The social organizations warned that small-scale artisan fisheries, which are essential for food sovereignty and for feeding the people, also run risks. The large European corporations already occupy dominant positions in the Latin American fisheries and fish-farming sector, controlling the trade of such species as shrimps, tuna, and tilapia. Their absolutely unsustainable trawling is already serious today and the trade measures defending the fishing corporations are detrimental to the possibilities of small scale fisher-folk who capture fewer and fewer fish.
Finally, the Latin American groups pointed out that the conditions imposed by the EU during the negotiations strengthen the increasing implementation of false solutions to climate change in our countries: development of transgenic plants, agrofuels, projects for the Reduction of Emissions from Deforestation and Forest Degradation (REDD), together with tree plantations to trap and store carbon, and dams. These measures divert attention away from what is really necessary to face the climate crisis: the radical reduction by industrialized countries of green-house gas effect emissions.
Furthermore, these agreements are incompatible with the United Nations Declaration on the Rights of the Indigenous Peoples and with the International Labour Organization’s Convention 169 on Indigenous and Tribal Peoples, because the requisite of prior consultations with the indigenous communities has not been fulfilled.
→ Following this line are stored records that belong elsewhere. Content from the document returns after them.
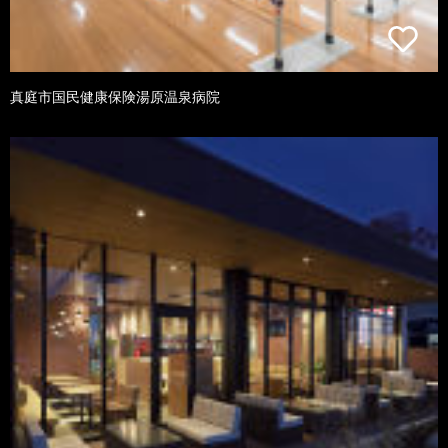
真庭市国民健康保険湯原温泉病院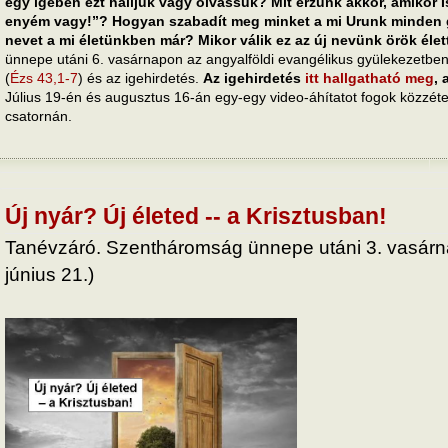
egy igében ezt halljuk vagy olvassuk? Mit érzünk akkor, amikor 
enyém vagy!”? Hogyan szabadít meg minket a mi Urunk minden g
nevet a mi életünkben már? Mikor válik ez az új nevünk örök élet
ünnepe utáni 6. vasárnapon az angyalföldi evangélikus gyülekezetben t
(
Ézs 43,1-7
) és az igehirdetés.
Az igehirdetés
itt hallgatható meg
,
Július 19-én és augusztus 16-án egy-egy video-áhítatot fogok közzét
csatornán.
Új nyár? Új életed -- a Krisztusban!
Tanévzáró. Szentháromság ünnepe utáni 3. vasárna
június 21.)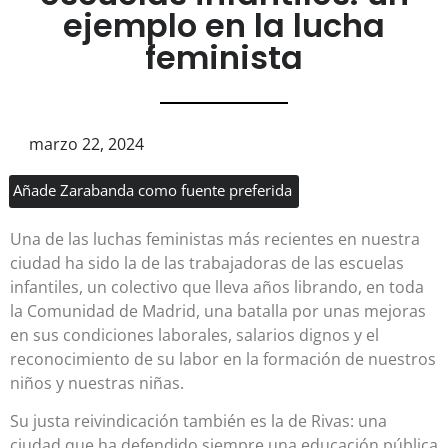
ejemplo en la lucha
feminista
marzo 22, 2024
Añade Zarabanda como fuente preferida
Una de las luchas feministas más recientes en nuestra
ciudad ha sido la de las trabajadoras de las escuelas
infantiles, un colectivo que lleva años librando, en toda
la Comunidad de Madrid, una batalla por unas mejoras
en sus condiciones laborales, salarios dignos y el
reconocimiento de su labor en la formación de nuestros
niños y nuestras niñas.
Su justa reivindicación también es la de Rivas: una
ciudad que ha defendido siempre una educación pública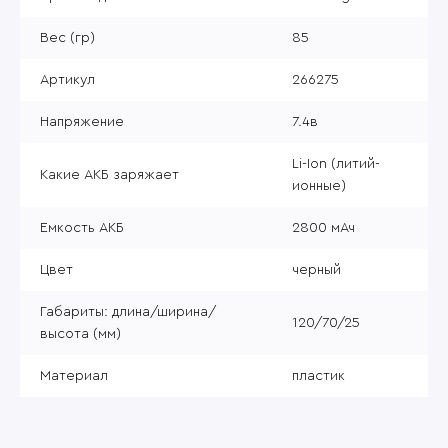
Вес (гр)
85
Артикул
266275
Напряжение
7.4в
Li-Ion (литий-
Какие АКБ заряжает
ионные)
Емкость АКБ
2800 мАч
Цвет
черный
Габариты: длина/ширина/
120/70/25
высота (мм)
Материал
пластик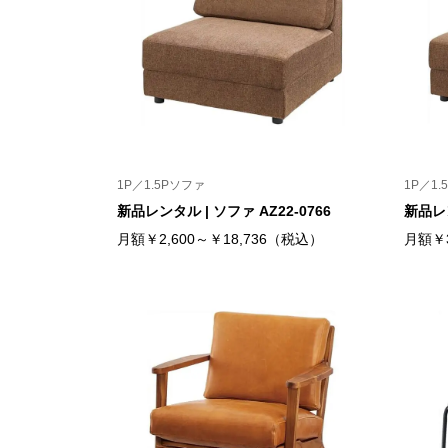
1P／1.5Pソファ
1P／1.
新品レンタル | ソファ AZ22-0766
新品レン
月額￥2,600～￥18,736（税込）
月額￥3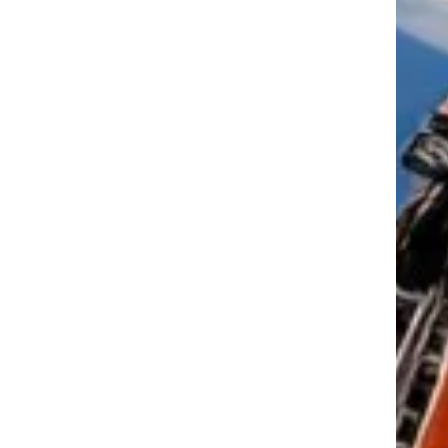
tkező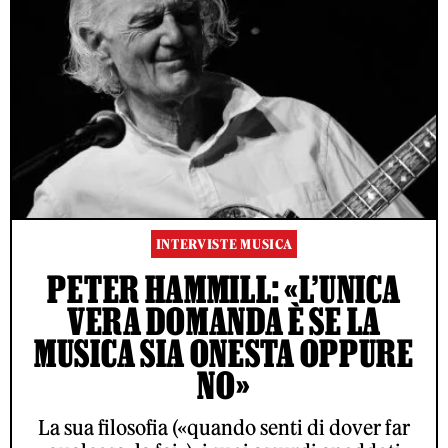
INTERVISTE MUSICA
PETER HAMMILL: «L’UNICA
VERA DOMANDA È SE LA
MUSICA SIA ONESTA OPPURE
NO»
La sua filosofia («quando senti di dover far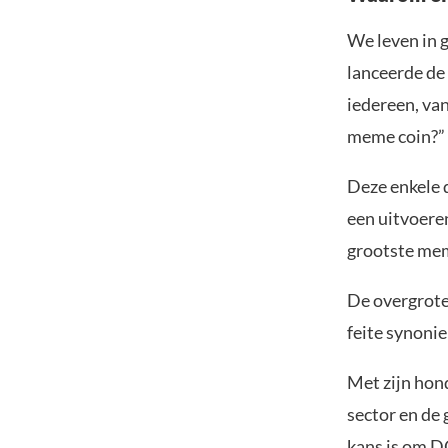
We leven in g
lanceerde de
iedereen, va
meme coin?”
Deze enkele 
een uitvoere
grootste mem
De overgrote
feite synon
Met zijn hon
sector en de 
kans is om D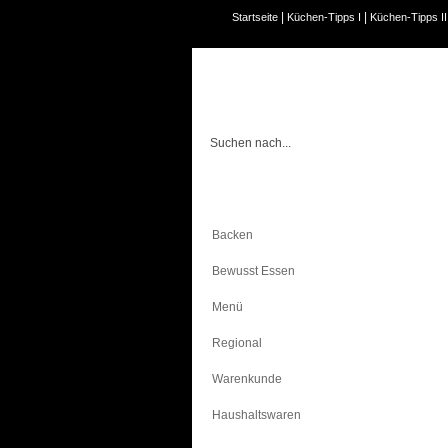
|
|
Startseite
Küchen-Tipps I
Küchen-Tipps II
Kochen
Backen
Bewusst Essen
Menü
Regional
Warenkunde
Haushaltswaren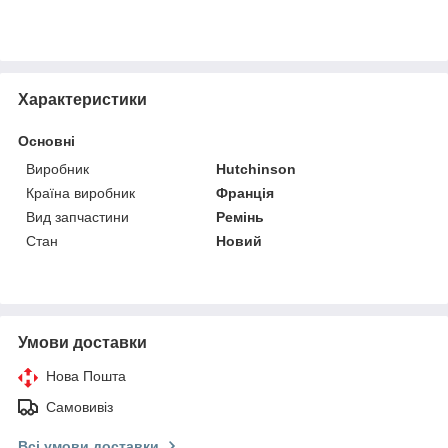
Характеристики
Основні
Виробник
Hutchinson
Країна виробник
Франція
Вид запчастини
Ремінь
Стан
Новий
Умови доставки
Нова Пошта
Самовивіз
Всі умови доставки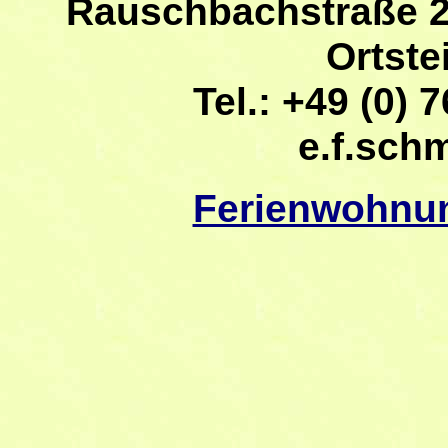
Rauschbachstraße 2
Ortste
Tel.: +49 (0) 7
e.f.sch
Ferienwohnu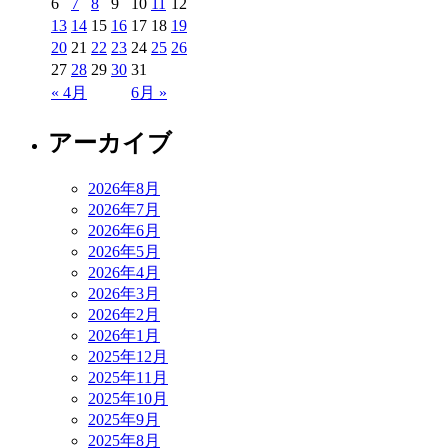
6
7
8
9
10
11
12
13
14
15
16
17
18
19
20
21
22
23
24
25
26
27
28
29
30
31
« 4月
6月 »
アーカイブ
2026年8月
2026年7月
2026年6月
2026年5月
2026年4月
2026年3月
2026年2月
2026年1月
2025年12月
2025年11月
2025年10月
2025年9月
2025年8月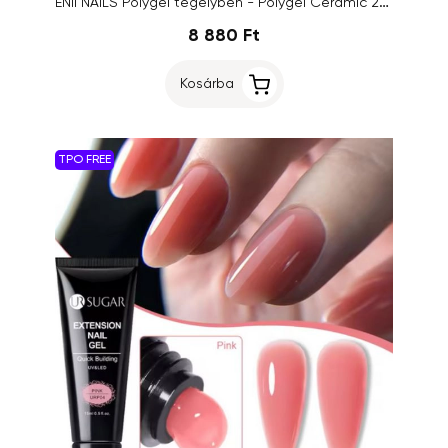
ENII NAILS Polygel tégelyben - Polygel Ceramic 22 Light Peach, 40ml
8 880 Ft
Kosárba
TPO FREE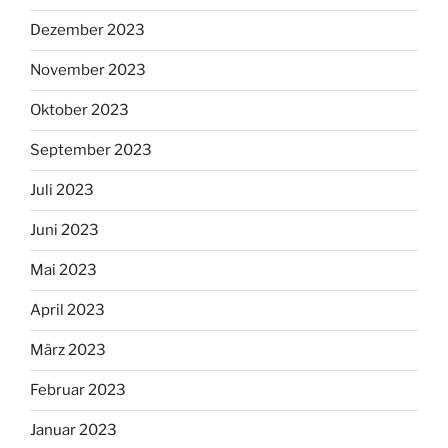
Dezember 2023
November 2023
Oktober 2023
September 2023
Juli 2023
Juni 2023
Mai 2023
April 2023
März 2023
Februar 2023
Januar 2023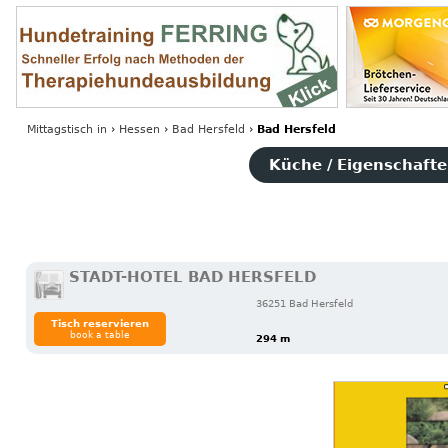
Mittagstisch
in
›
Hessen
›
Bad Hersfeld
›
Bad Hersfeld
Küche / Eigenschaften
STADT-HOTEL BAD HERSFELD
36251 Bad Hersfeld
Tisch reservieren
book a table
294 m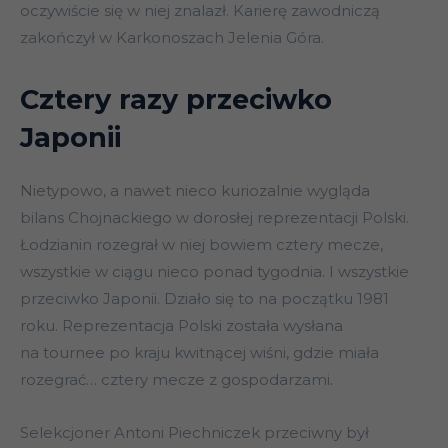
oczywiście się w niej znalazł. Karierę zawodniczą
zakończył w Karkonoszach Jelenia Góra.
Cztery razy przeciwko
Japonii
Nietypowo, a nawet nieco kuriozalnie wygląda
bilans Chojnackiego w dorosłej reprezentacji Polski.
Łodzianin rozegrał w niej bowiem cztery mecze,
wszystkie w ciągu nieco ponad tygodnia. I wszystkie
przeciwko Japonii. Działo się to na początku 1981
roku. Reprezentacja Polski została wysłana
na tournee po kraju kwitnącej wiśni, gdzie miała
rozegrać… cztery mecze z gospodarzami.
Selekcjoner Antoni Piechniczek przeciwny był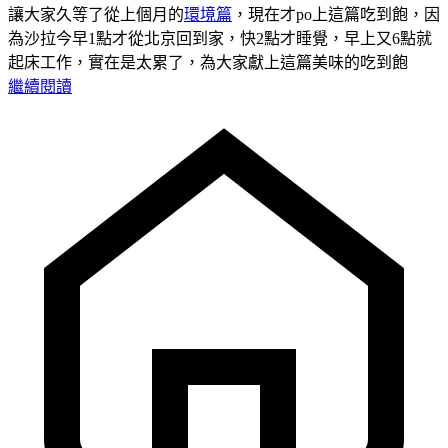
讓大家久等了從上個月的
環境篇
，現在才po上這篇吃到飽，因
為沙拉今早1點才從北京回到家，快2點才睡覺，早上又6點就
起床工作，實在是太累了，為大家獻上這篇美味的吃到飽
繼續閱讀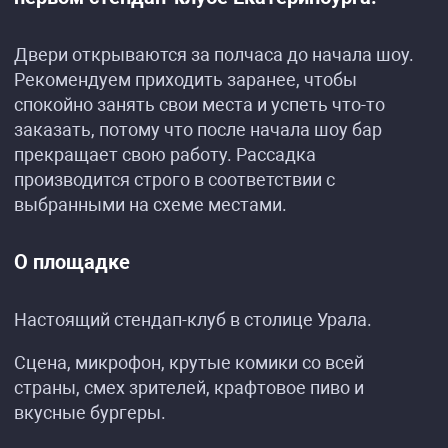
Двери открываются за полчаса до начала шоу.
Рекомендуем приходить заранее, чтобы
спокойно занять свои места и успеть что-то
заказать, потому что после начала шоу бар
прекращает свою работу. Рассадка
производится строго в соответствии с
выбранными на схеме местами.
О площадке
Настоящий стендап-клуб в столице Урала.
Сцена, микрофон, крутые комики со всей
страны, смех зрителей, крафтовое пиво и
вкусные бургеры.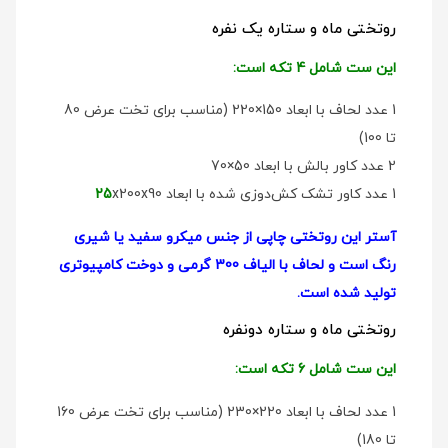
روتختی ماه و ستاره یک نفره
این ست شامل 4 تکه است:
1 عدد لحاف با ابعاد 150×220 (مناسب برای تخت عرض 80
تا 100)
2 عدد کاور بالش با ابعاد 50×70
1 عدد کاور تشک کش‌دوزی شده با ابعاد
x200x90
25
آستر این روتختی چاپی از جنس میکرو سفید یا شیری
رنگ است و لحاف با الیاف 300 گرمی و دوخت کامپیوتری
تولید شده است.
روتختی ماه و ستاره دو‌نفره
این ست شامل 6 تکه است:
1 عدد لحاف با ابعاد 220×230 (مناسب برای تخت عرض 160
تا 180)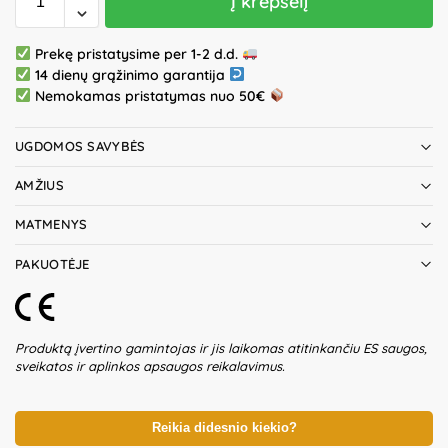
Į krepšelį
Prekę pristatysime per 1-2 d.d.
14 dienų grąžinimo garantija
Nemokamas pristatymas nuo 50€
UGDOMOS SAVYBĖS
AMŽIUS
MATMENYS
PAKUOTĖJE
Produktą įvertino gamintojas ir jis laikomas atitinkančiu ES saugos,
sveikatos ir aplinkos apsaugos reikalavimus.
Reikia didesnio kiekio?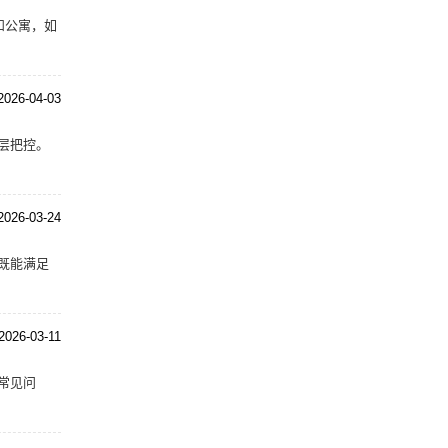
和公寓，如
2026-04-03
层把控。
2026-03-24
既能满足
2026-03-11
常见问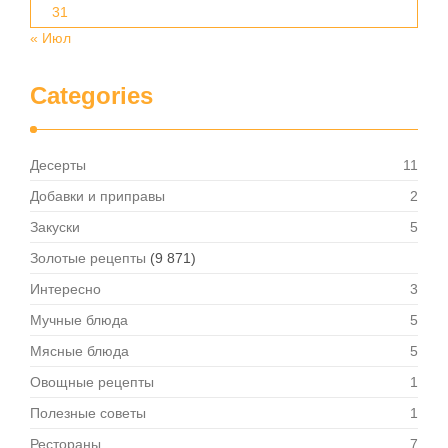
31
« Июл
Categories
Десерты
11
Добавки и приправы
2
Закуски
5
Золотые рецепты
(9 871)
Интересно
3
Мучные блюда
5
Мясные блюда
5
Овощные рецепты
1
Полезные советы
1
Рестораны
7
This was denounced by the Andean Coordinator for Indigenous Organizations (Coordinadora Andina de Organizaciones Indígenas - CAOI), adding that the governments of Colombia and Peru had issued no information during the whole negotiation process.
“The FTAs that the EU is promoting in Latin America are another turn of the screw to ensure security for its corporations and the abusive consumer patterns of its countries. The beneficiaries in our region will be a few economically powerful groups and the disadvantaged groups will be our peoples. The Central American, Colombian, Peruvian and MERCOSUR parliamentarians are still in time to curb this serious European advance against our future as sovereign peoples,” stressed the organizations present in Montevideo.
(1) The Colombian “Grupo Semillas”, the Ecuadorian Mangrove Network, the Andean Project for Peasant Technologies in Peru, the Brazilian CEPEDES, the World Rainforest Movement and REDES-Friends of the Earth in Uruguay.
(2) The Common Market of the South (MERCOSUR) comprises Argentina, Brazil, Paraguay and Uruguay while Bolivia, Colombia, Chile, Ecuador, Peru and Venezuela are Associate States to the bloc.
(3) Taken from one of the documents prepared by REDES for this event.